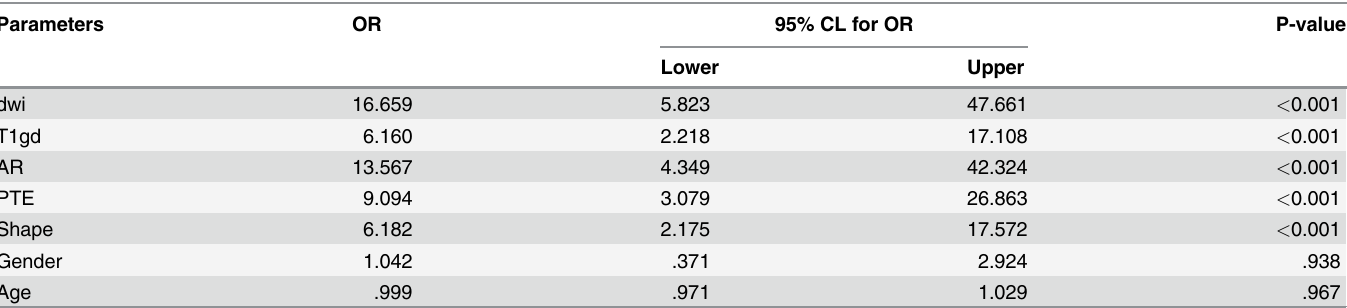
Table 2. Logistic Regression analysis for the clinical and radiological parameters as predictors of WHO non-grade I meningioma.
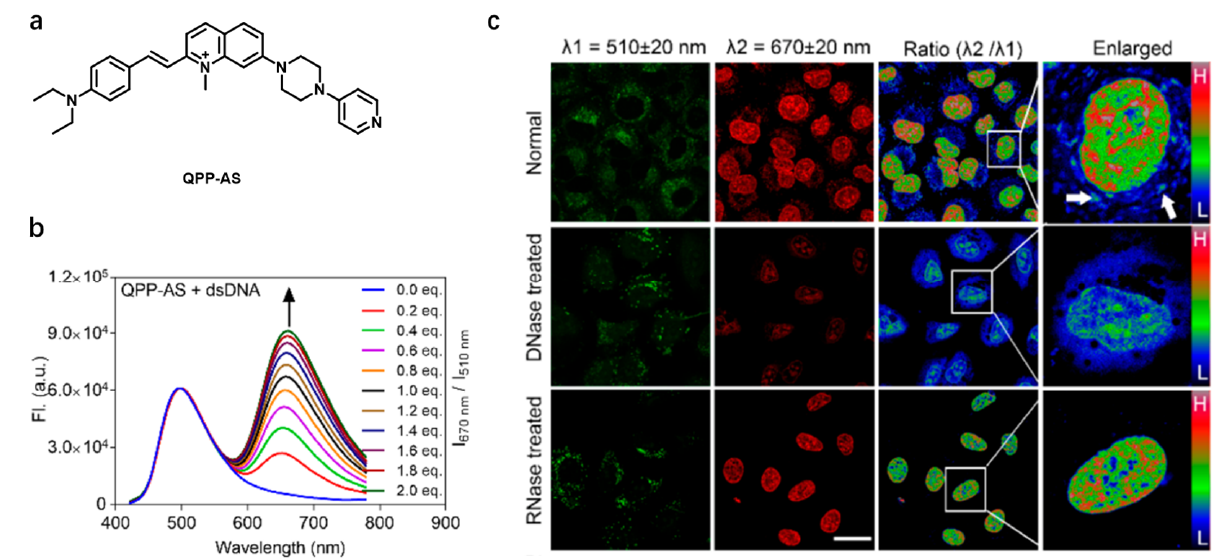
Figure 13. ( a ) The chemical structure of QPP-AS. ( b ) Fluorescence response of QPP-AS (3 µ M) to dsDNA in buffer solution. ( c ) Ratiometric fluorescence imaging of QPP-AS (10 µ M, incubated 2 h) by a dual-emission channel ( λ 1 = 510 ± 20 nm; λ 2 = 670 ± 20 nm; ratio = λ 2 / λ 1 ) at λ ex = 405 nm in living A549 cells, fixed A549 cells with DNase I (100 U/mL,2 h) treatment, and RNase A (100 µ g/mL, 2 h) treatment. Reproduced from [50] with permission from the American Chemical Society, Copyright 2021.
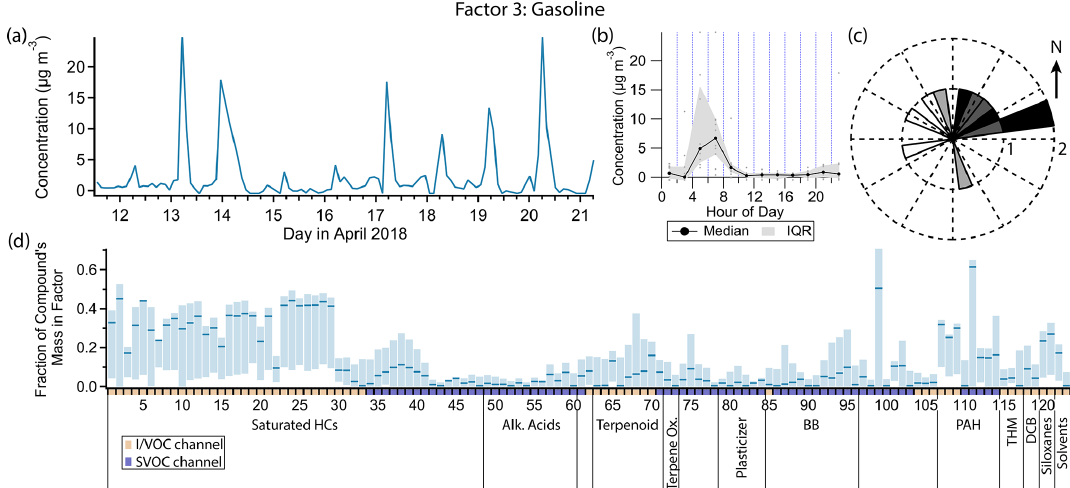
Figure 6. (a) Factor 3 timeline. (b) Diurnal profile for Factor 3. (c) Rose plot showing correlation of elevated emissions and wind direction. (d) Factor 3 composition profile. See Fig. 4 description for further information on how to read this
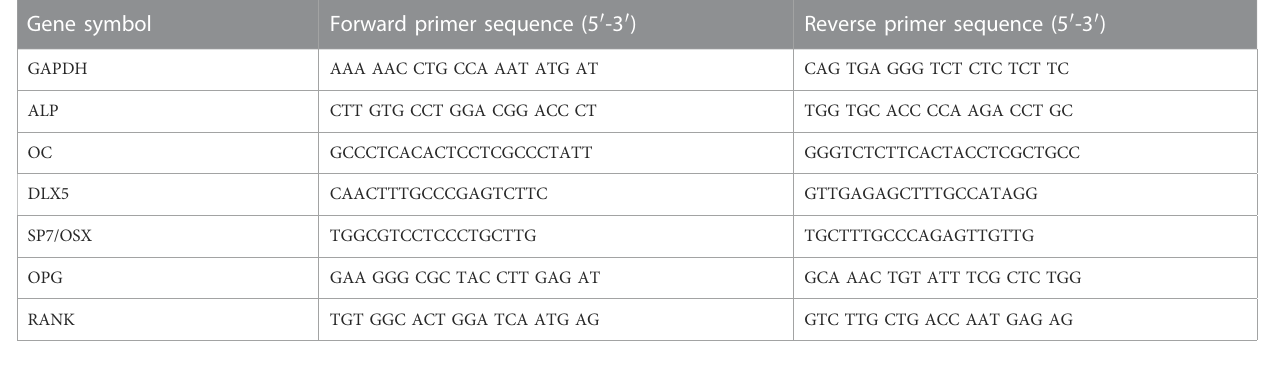
TABLE 1 Forward and reverse primer sequences of gene symbols. Gene symbol Forward primer sequence (5 ′ -3 ′ ) Reverse primer sequence (5 ′ -3 ′ )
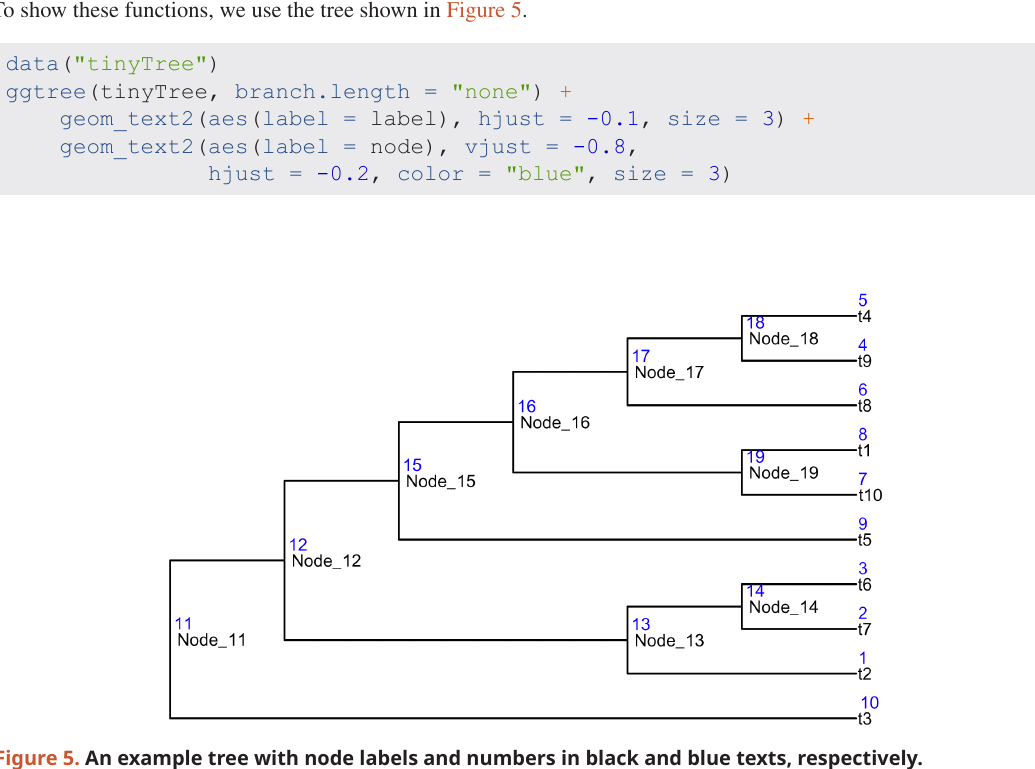
Figure 5. An example tree with node labels and numbers in black and blue texts,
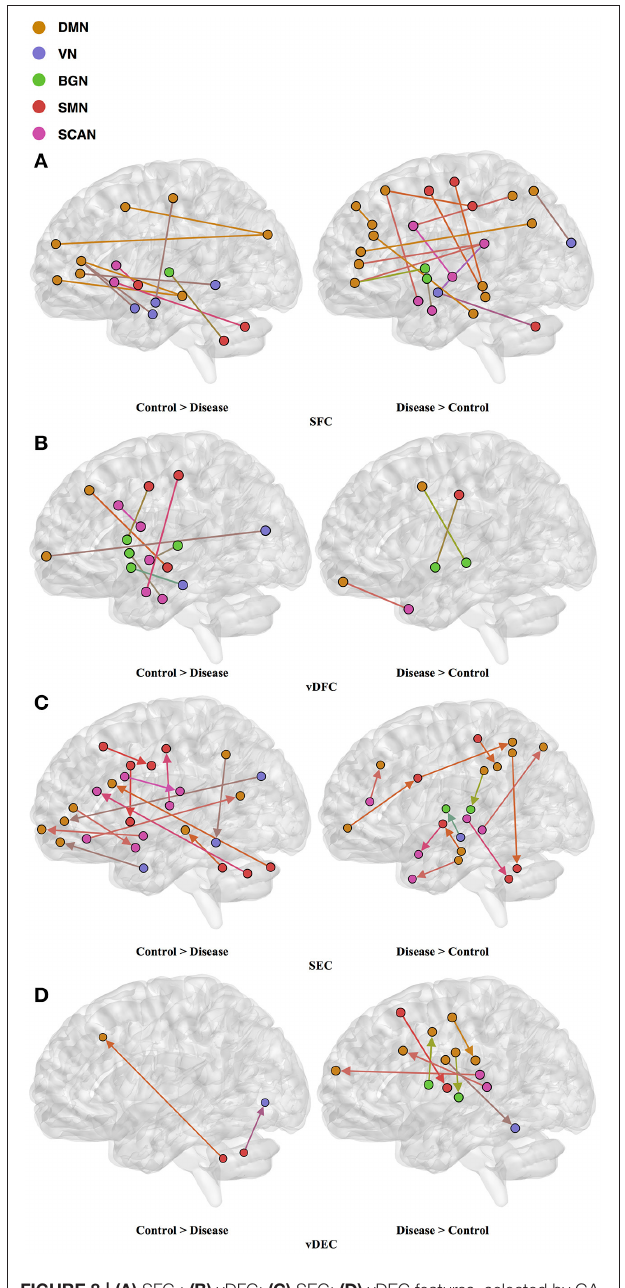
FIGURE 8 | (A) SFC ; (B) vDFC; (C) SEC; (D) vDEC features. selected by GA and hierarchical (ASD). Selected features were split into two groups, i.e., (1) control > disease (autism and asperger’s) and (2) disease > control. DMN, Default mode network; VN, Visual network; BGN, Basal ganglia network; SMN, Sensory motor network; SCAN, Semantic cognition and attention network.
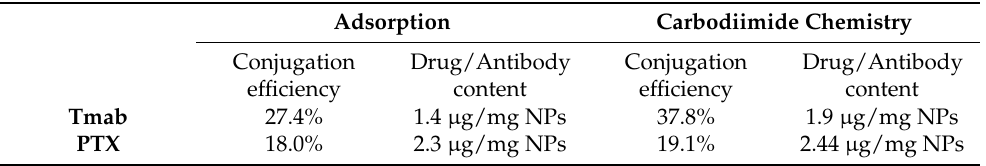
Table 1. Conjugation efficiencies (%) and Tmab (Trastuzumab) and PTX (Paclitaxel) content in PDA NPs ( µ g/mg) after adsorbing the drug and loading the antibody by adsorption or by means of the carbodiimide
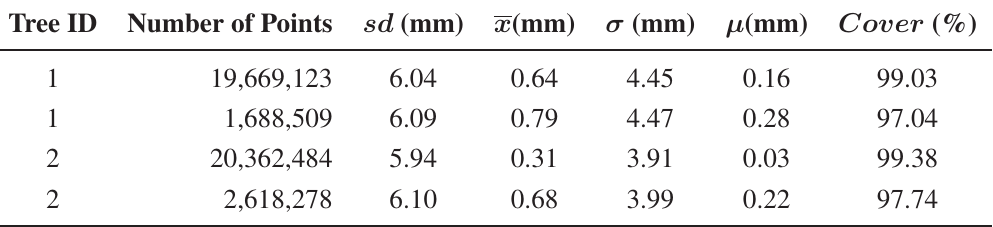
Table 4. The impact of lowering the point cloud density on the goodness of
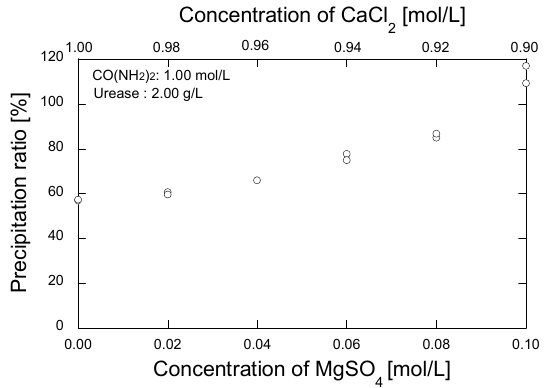
Figure 4. Precipitated mass in various concentrations of MgSO 4 -CaCl 2.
--------------------------------
• [WORK ORDER] Begin with the first line of the entries above and write out each line exactly, ending with the line containing "FIGURE 8 | (A)". Leave out pictures.

• [TASK RESPONSE]
Table 2. Logistic Regression analysis for the clinical and radiological parameters as predictors of WHO non-grade I meningioma.
Figure 13. ( a ) The chemical structure of QPP-AS. ( b ) Fluorescence response of QPP-AS (3 µ M) to dsDNA in buffer solution. ( c ) Ratiometric fluorescence imaging of QPP-AS (10 µ M, incubated 2 h) by a dual-emission channel ( λ 1 = 510 ± 20 nm; λ 2 = 670 ± 20 nm; ratio = λ 2 / λ 1 ) at λ ex = 405 nm in living A549 cells, fixed A549 cells with DNase I (100 U/mL,2 h) treatment, and RNase A (100 µ g/mL, 2 h) treatment. Reproduced from [50] with permission from the American Chemical Society, Copyright 2021.
Figure 6. (a) Factor 3 timeline. (b) Diurnal profile for Factor 3. (c) Rose plot showing correlation of elevated emissions and wind direction. (d) Factor 3 composition profile. See Fig. 4 description for further information on how to read this
TABLE 1 Forward and reverse primer sequences of gene symbols. Gene symbol Forward primer sequence (5 ′ -3 ′ ) Reverse primer sequence (5 ′ -3 ′ )
Figure 5. An example tree with node labels and numbers in black and blue texts,
FIGURE 8 | (A) SFC ; (B) vDFC; (C) SEC; (D) vDEC features. selected by GA and hierarchical (ASD). Selected features were split into two groups, i.e., (1) control > disease (autism and asperger’s) and (2) disease > control. DMN, Default mode network; VN, Visual network; BGN, Basal ganglia network; SMN, Sensory motor network; SCAN, Semantic cognition and attention network.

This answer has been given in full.